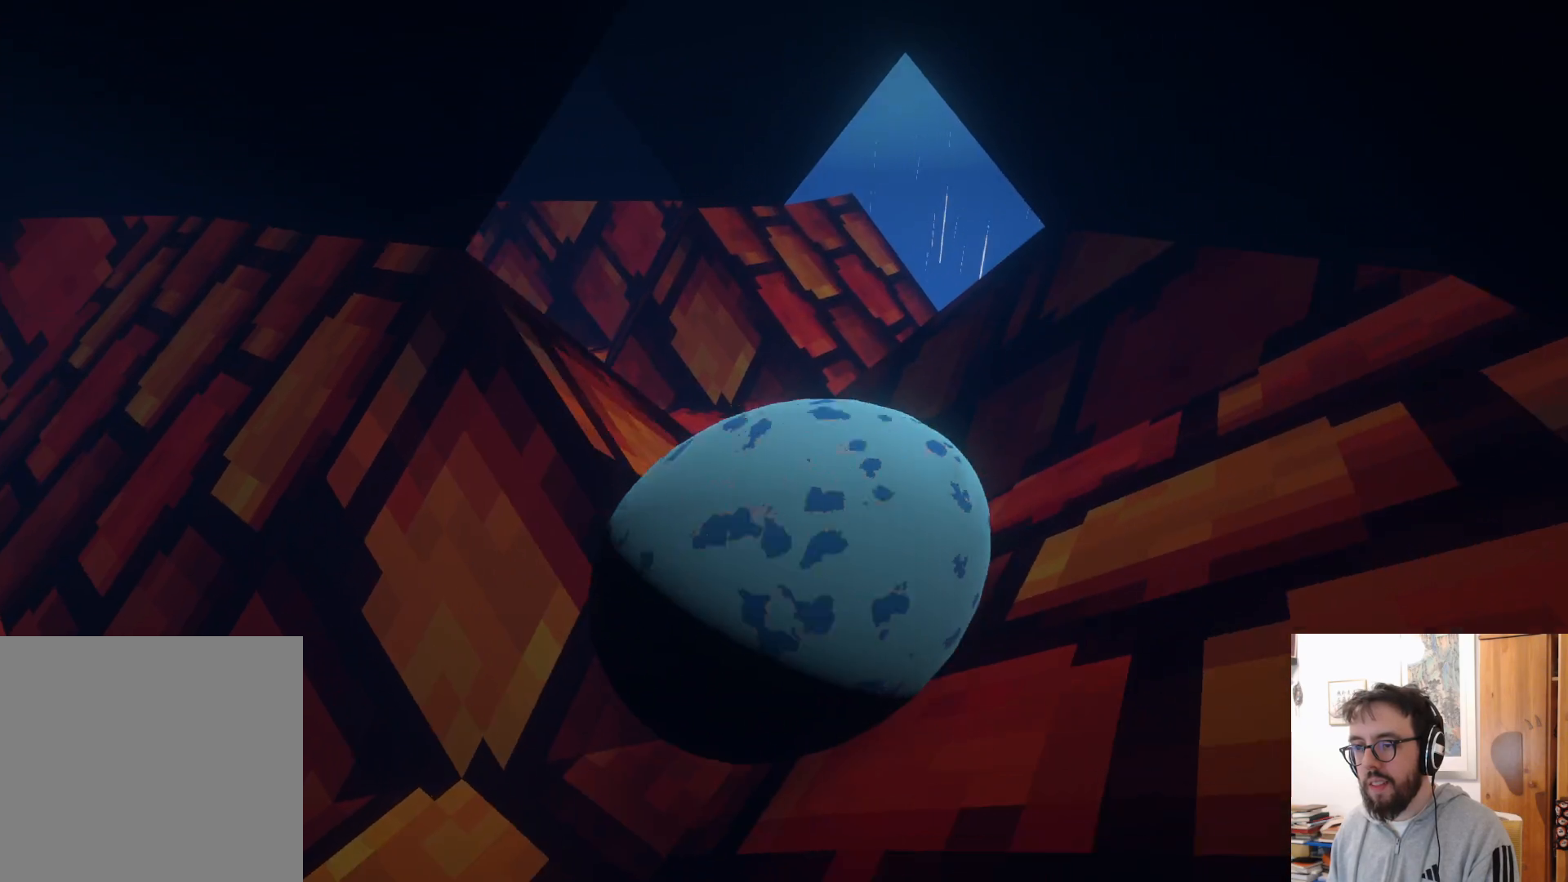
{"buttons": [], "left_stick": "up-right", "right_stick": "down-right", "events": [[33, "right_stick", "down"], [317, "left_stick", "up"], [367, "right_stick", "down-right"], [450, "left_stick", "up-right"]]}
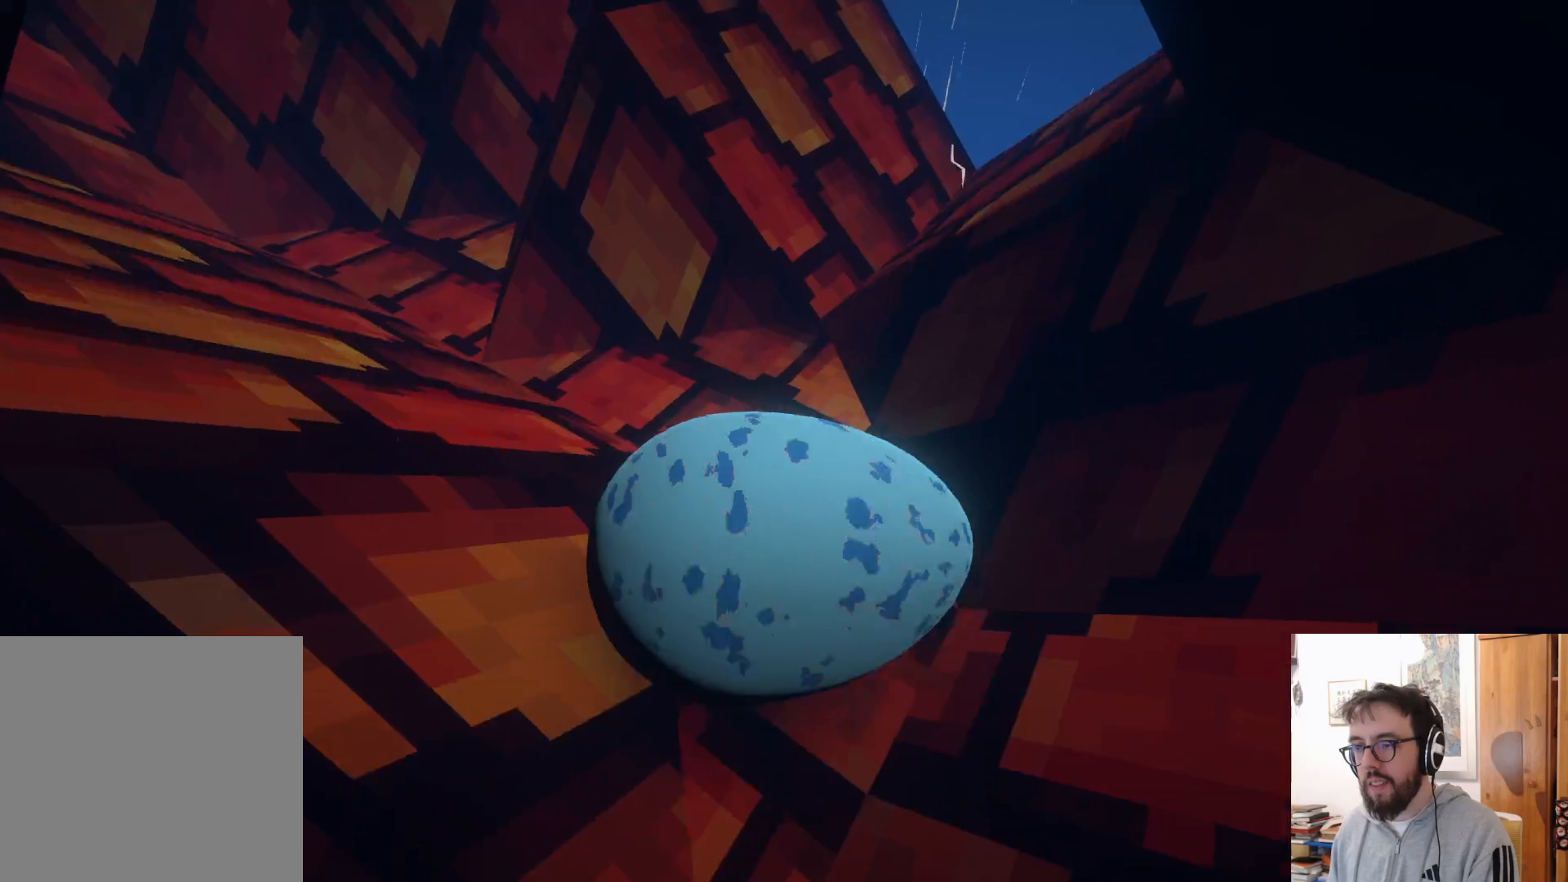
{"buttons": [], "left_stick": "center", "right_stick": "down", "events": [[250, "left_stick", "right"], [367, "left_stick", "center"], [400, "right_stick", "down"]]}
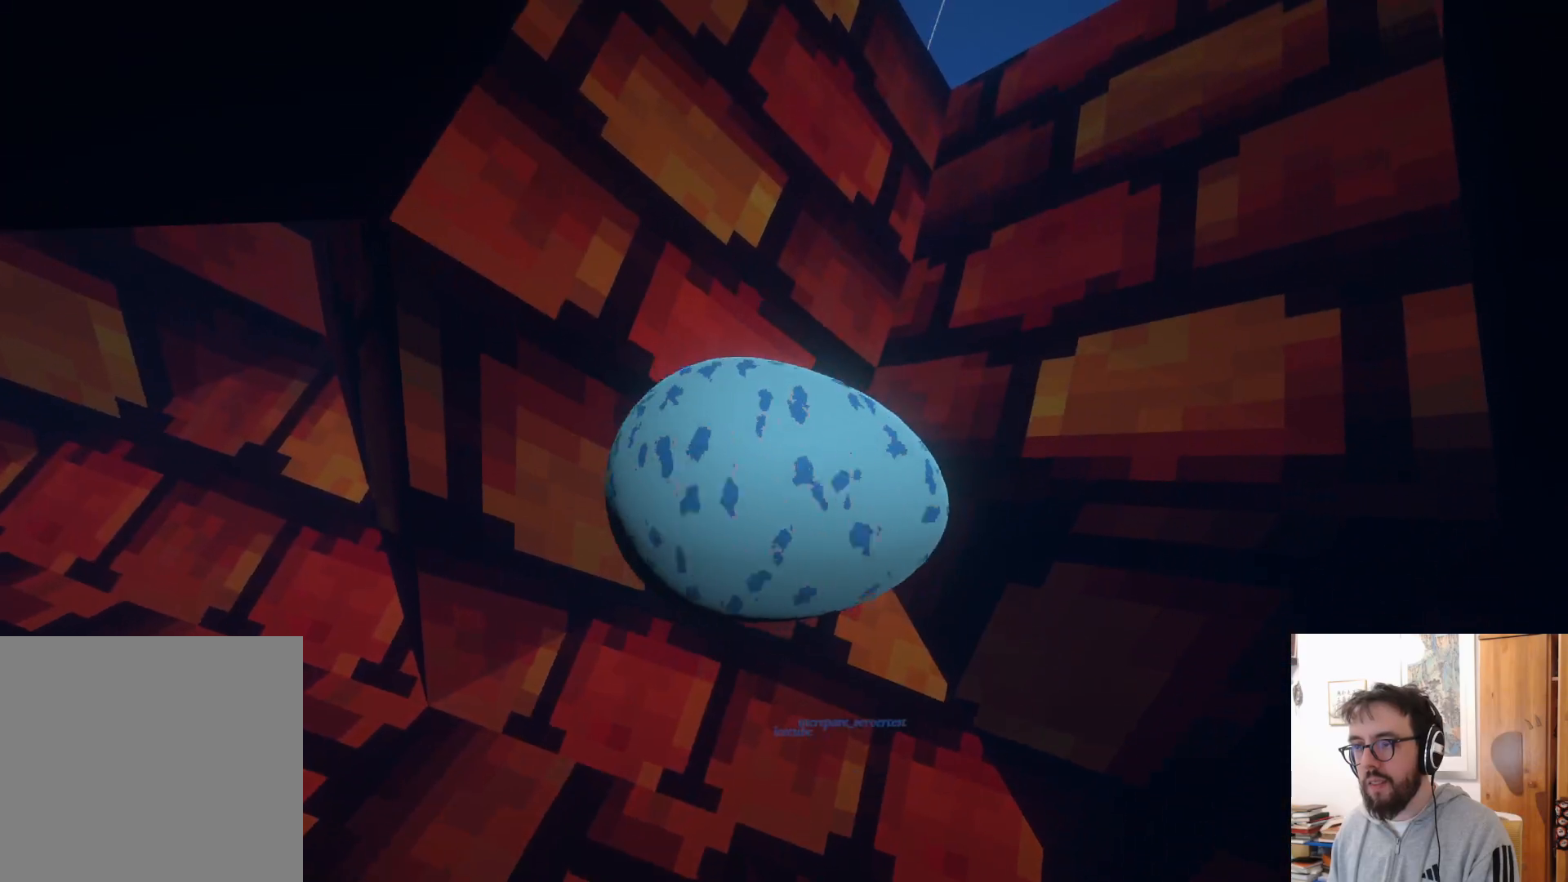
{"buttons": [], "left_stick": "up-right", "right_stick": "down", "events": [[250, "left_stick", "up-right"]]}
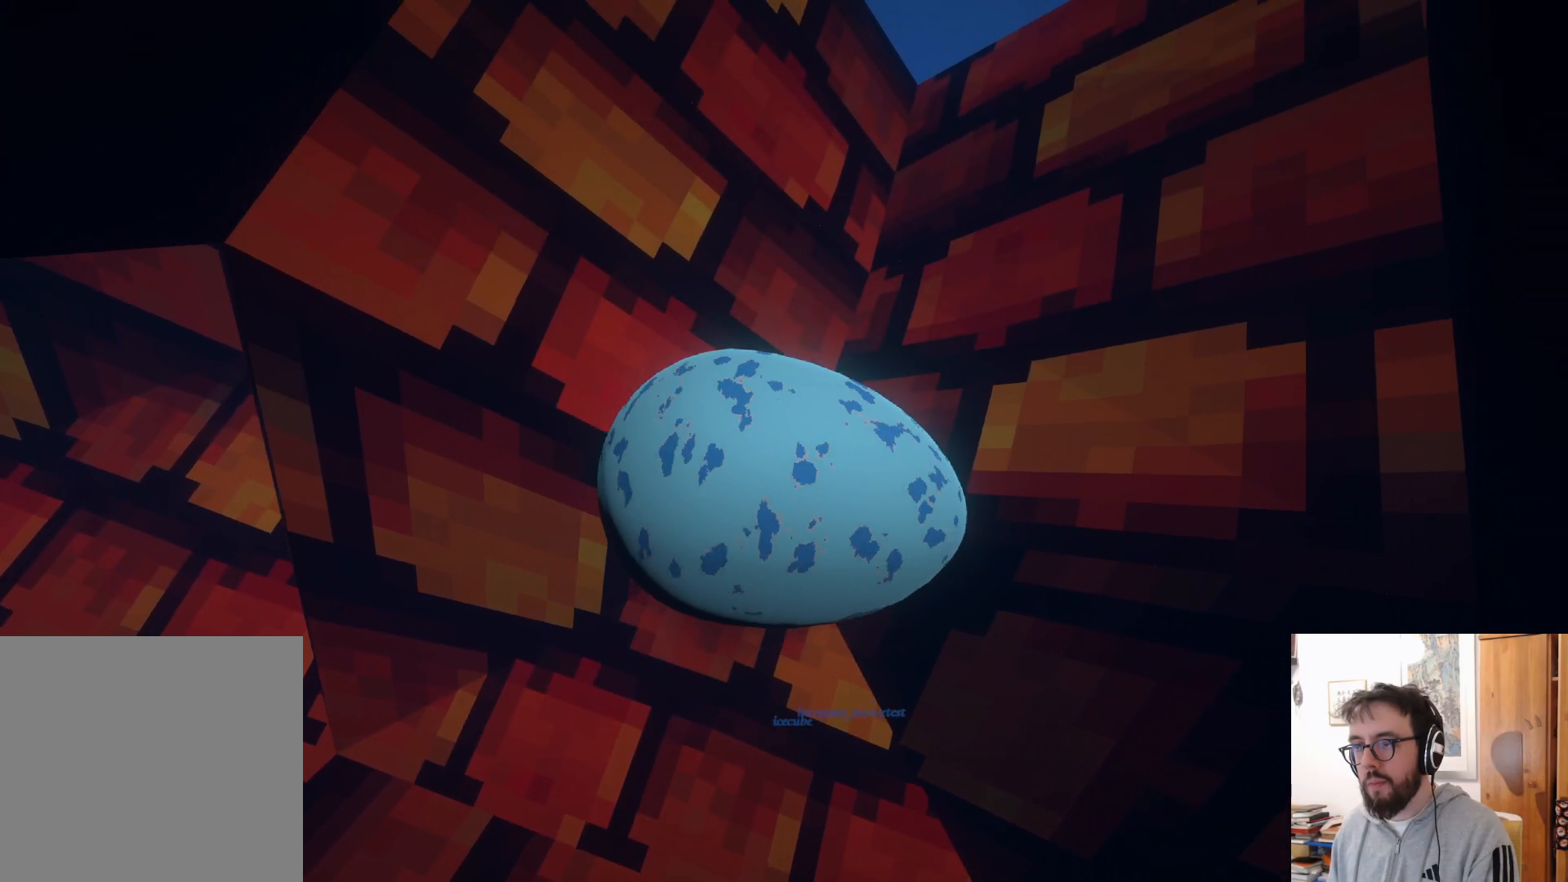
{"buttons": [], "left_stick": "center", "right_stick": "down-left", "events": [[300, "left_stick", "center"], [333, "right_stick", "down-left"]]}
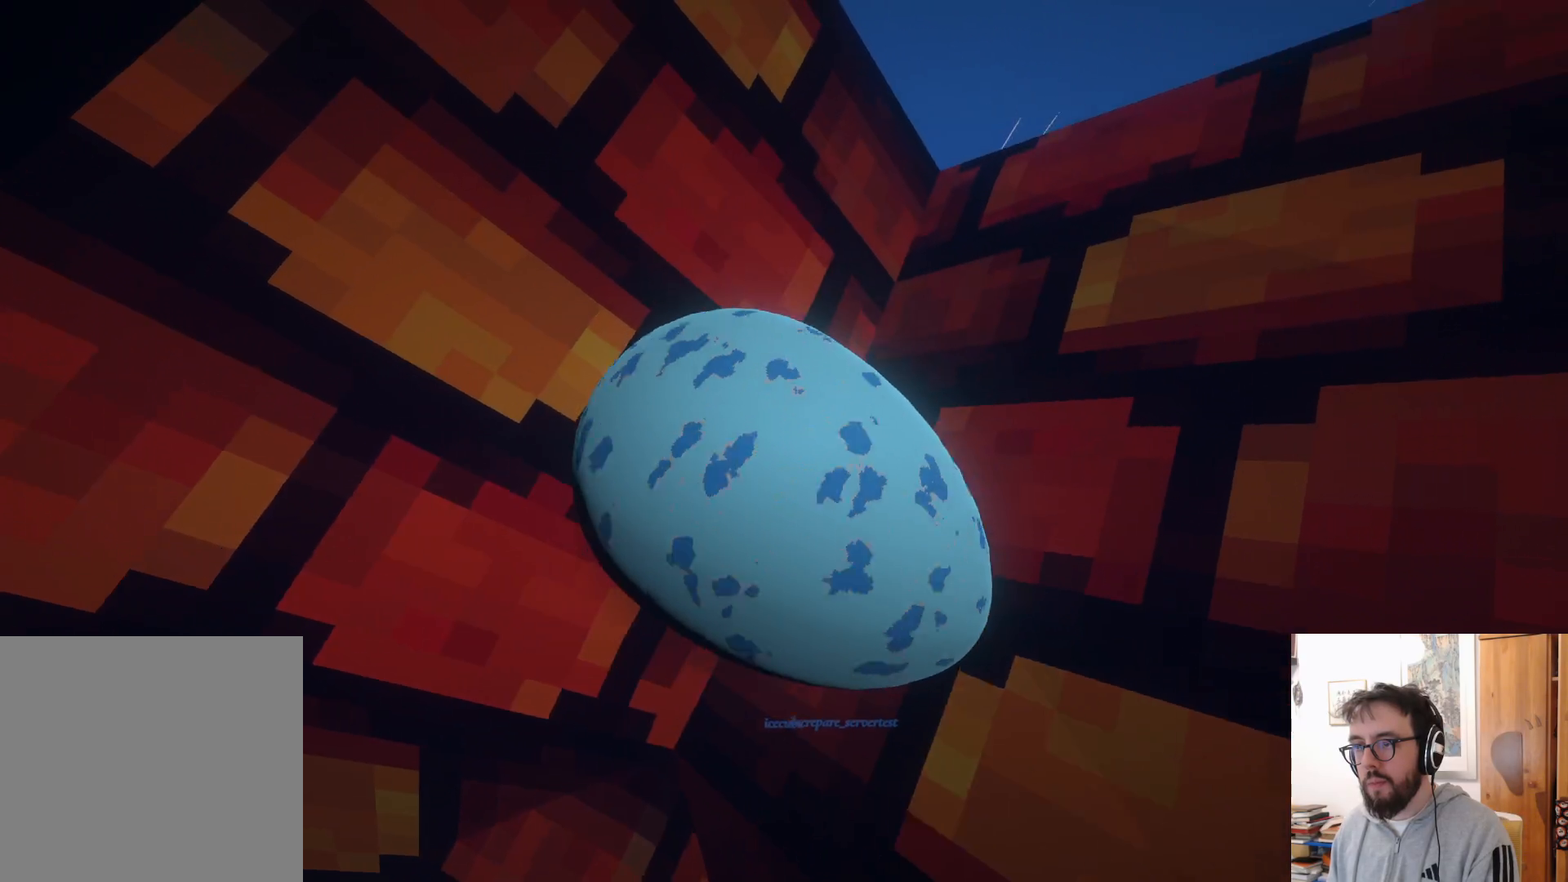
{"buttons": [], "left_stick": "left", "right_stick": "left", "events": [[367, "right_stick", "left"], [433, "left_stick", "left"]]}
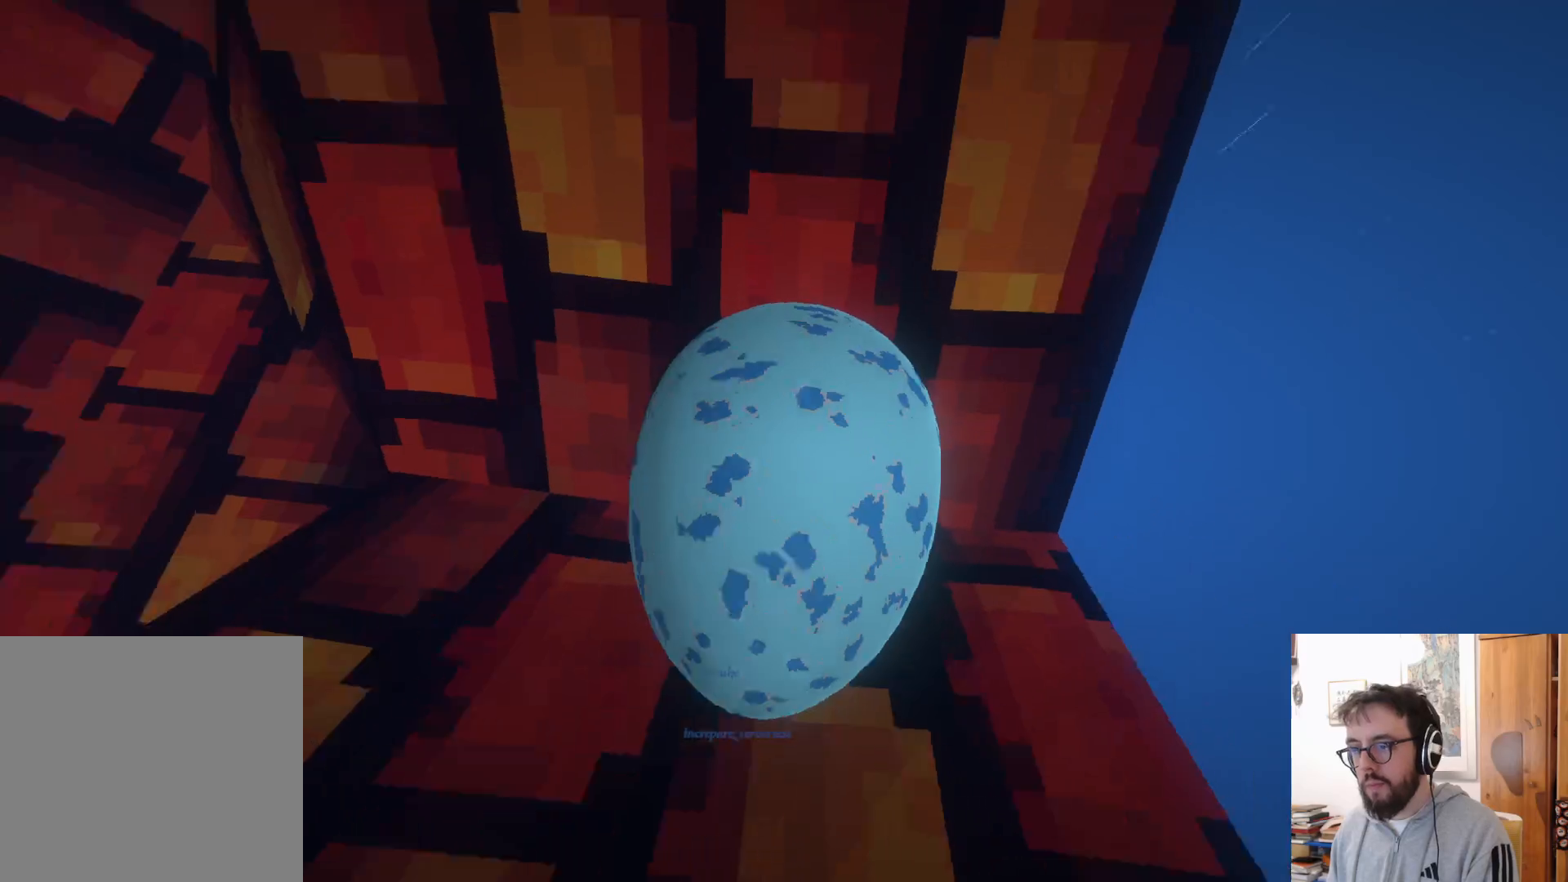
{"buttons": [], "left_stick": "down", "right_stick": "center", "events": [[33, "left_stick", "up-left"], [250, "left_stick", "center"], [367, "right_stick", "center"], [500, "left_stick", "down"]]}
━━━━━━━━
Task statement — Please retype all of the material exactly, skipping whatever images it holds.

Answer to this exercise —
{"buttons": [], "left_stick": "up-right", "right_stick": "down-right", "events": [[33, "right_stick", "down"], [317, "left_stick", "up"], [367, "right_stick", "down-right"], [450, "left_stick", "up-right"]]}
{"buttons": [], "left_stick": "center", "right_stick": "down", "events": [[250, "left_stick", "right"], [367, "left_stick", "center"], [400, "right_stick", "down"]]}
{"buttons": [], "left_stick": "up-right", "right_stick": "down", "events": [[250, "left_stick", "up-right"]]}
{"buttons": [], "left_stick": "center", "right_stick": "down-left", "events": [[300, "left_stick", "center"], [333, "right_stick", "down-left"]]}
{"buttons": [], "left_stick": "left", "right_stick": "left", "events": [[367, "right_stick", "left"], [433, "left_stick", "left"]]}
{"buttons": [], "left_stick": "down", "right_stick": "center", "events": [[33, "left_stick", "up-left"], [250, "left_stick", "center"], [367, "right_stick", "center"], [500, "left_stick", "down"]]}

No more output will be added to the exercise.